Stolen

by Pondermoniums



Series: Harringrove Ficlets [1]
Category: Stranger Things (TV 2016)
Genre: Billy Hargrove Needs a Hug, But Billy Needs It, Ficlet, Friends to Lovers, Internal Monologue, M/M, One Shot, Post-Season/Series 03, Post-Traumatic Stress Disorder - PTSD, Protective Steve Harrington, Pushy Steve, holiday fluff, king steve, traumatic injuries
Language: English
Status: Completed
Published: 2020-12-15
Updated: 2020-12-15
Packaged: 2021-03-11 00:40:49
Rating: Teen And Up Audiences
Warnings: No Archive Warnings Apply
Chapters: 1
Words: 2,750
Publisher: archiveofourown.org
Story URL: https://archiveofourown.org/works/28096314
Author URL: https://archiveofourown.org/users/Pondermoniums/pseuds/Pondermoniums
Summary: Billy's psychiatrist tries to tell him that his scars are his body claiming his soul back.Billy doesn't agree. He thinks he's been stolen, chewed up, and spat out. It's nature's blind, automatic ritual of survival that has kept him here.Until Steve Harrington steals him. Until Steve devours him for keeps.
Relationships: Billy Hargrove/Steve Harrington
Series: Harringrove Ficlets [1]
Series URL: https://archiveofourown.org/series/2058345
Comments: 21
Kudos: 134





	Stolen

**Author's Note:**

> I almost marked this as Mature because it touches on sensitive topics (see the tags), but let me know if you think I should bump it back up to the M-rating! Especially since I can be convinced to write a second chapter with more spice since I've already shirked my responsibilities this far lol

Billy still feels it. He wishes his muscle memory had died with him, but it just came back with him too.

The things he felt.

The things _It_ felt.

Everything It made him do.

His psychiatrist tries to tell him that his scars are his body claiming his soul back. Billy couldn’t agree. He didn’t like touching the starbursts on his torso because the shiny scar flesh felt tissue-paper thin—not to his fingertips, but underneath. His heart trembled as if he could just push a little too hard, and enter his ribs—

“Hey, the new place opened up off Main Street. You know those new roads they’re building? There’s already a Greek place there. Let’s get a menu.”

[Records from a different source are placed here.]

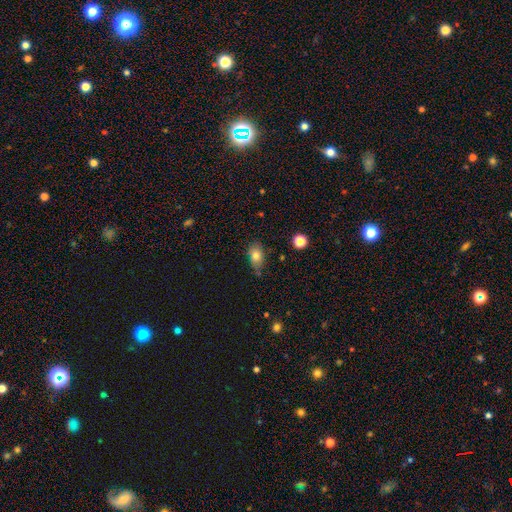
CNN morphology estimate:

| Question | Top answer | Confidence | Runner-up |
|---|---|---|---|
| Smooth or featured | smooth | 78% | featured or disk (13%) |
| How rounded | in between | 83% | round (14%) |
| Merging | none | 69% | minor disturbance (24%) |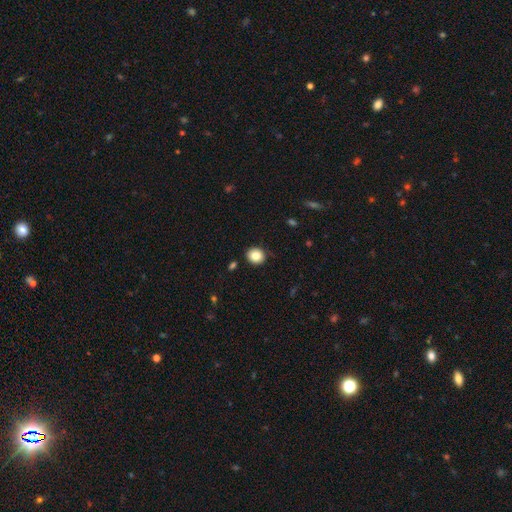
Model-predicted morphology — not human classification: This appears to be a smooth galaxy with no disk features (83%) that is round (84%). Merging: none (88%).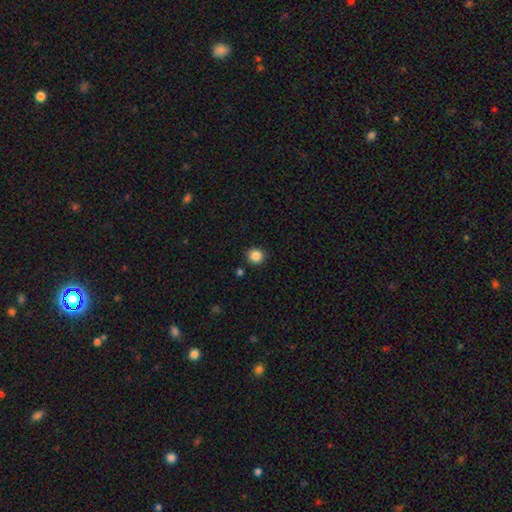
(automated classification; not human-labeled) Overall: smooth (86%). How rounded: round (93%). Merging: none (90%).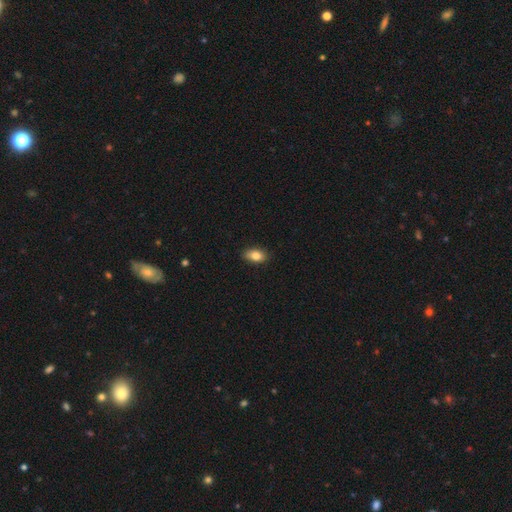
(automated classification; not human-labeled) Smooth or featured: smooth — 84% (featured or disk — 8%)
How rounded: in between — 90% (round — 7%)
Merging: none — 88% (minor disturbance — 10%)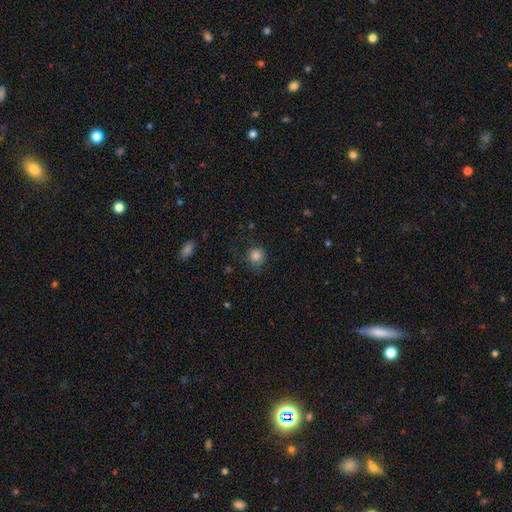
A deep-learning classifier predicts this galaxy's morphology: This appears to be a smooth galaxy with no disk features (84%) that is round (87%). Merging: none (75%).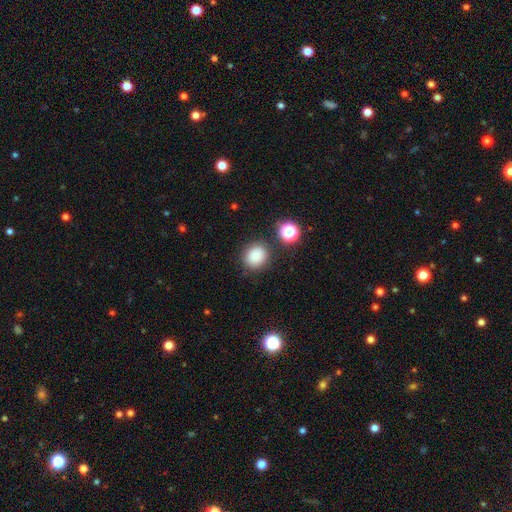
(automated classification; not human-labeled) This is clearly a smooth galaxy (82%). How rounded: likely round (77%). Merging: clearly none (83%).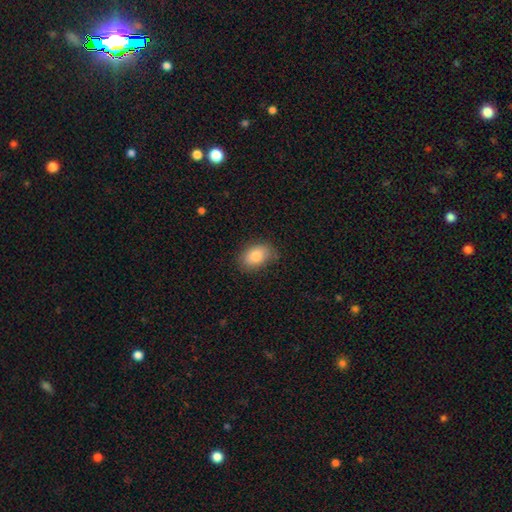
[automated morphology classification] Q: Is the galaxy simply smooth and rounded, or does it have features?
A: smooth — 85%.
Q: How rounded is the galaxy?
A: in between — 87%.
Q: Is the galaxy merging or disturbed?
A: none — 79%.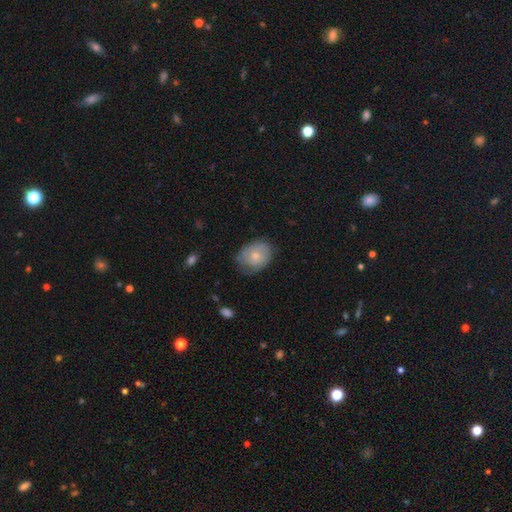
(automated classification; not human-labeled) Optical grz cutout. It shows a smooth galaxy with no disk features (61%) that is in between round and cigar-shaped (51%). Merging: none (61%).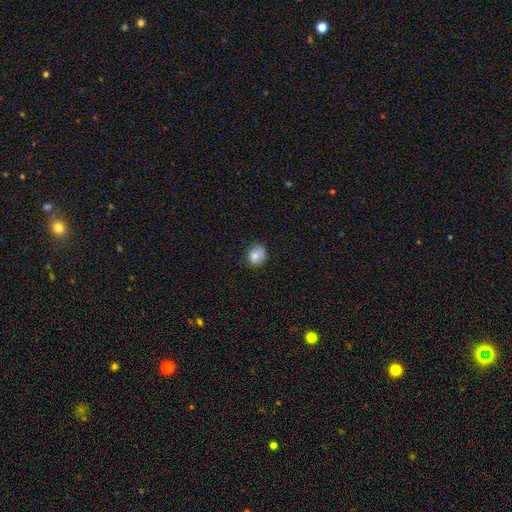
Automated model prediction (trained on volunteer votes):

Billy frowned at him. Steve Harrington. He’d been at the mall. Billy didn’t remember seeing him…during…but afterward. In the spotty shreds of memory that were all his own, he remembered Steve looking nearly as bad as he felt. The memories swirled together like a circus dream. Steve and…Robin. Her name is Robin…in striped costumes. Steve carried Max away from his body. Robin practically did the same for the girl with a number for a name. All of them glowed with Starcourt neon pink and purple and red.

Steve’s car hummed around them, and fell silent when he turned onto the fresh asphalt of Hawkins’ new road. Steve laughed a little. “Farmer Higgins is probably still fuming. Last thing the mayor did before he got booted out of here was steal land for these businesses.”

“What’s it matter?” Billy exhaled. There were less people in Hawkins to fuel the shady economy anyway.

“Well I can’t speak for your Camaro, but my car doesn’t last long, driving brodies with trees in the way.”

His little sapphire. A dark mixture of humor and apathy seeped into his blood at the memory of Steve Harrington, of all people, slamming into him. He didn’t do it hard enough.

Now he sat in the car Steve drove. Not because the Camaro couldn’t be fixed, but because Billy wasn’t fit to drive yet. Maybe there was something full-circle about it. Or a broken circle; an open-ended thing, like Billy.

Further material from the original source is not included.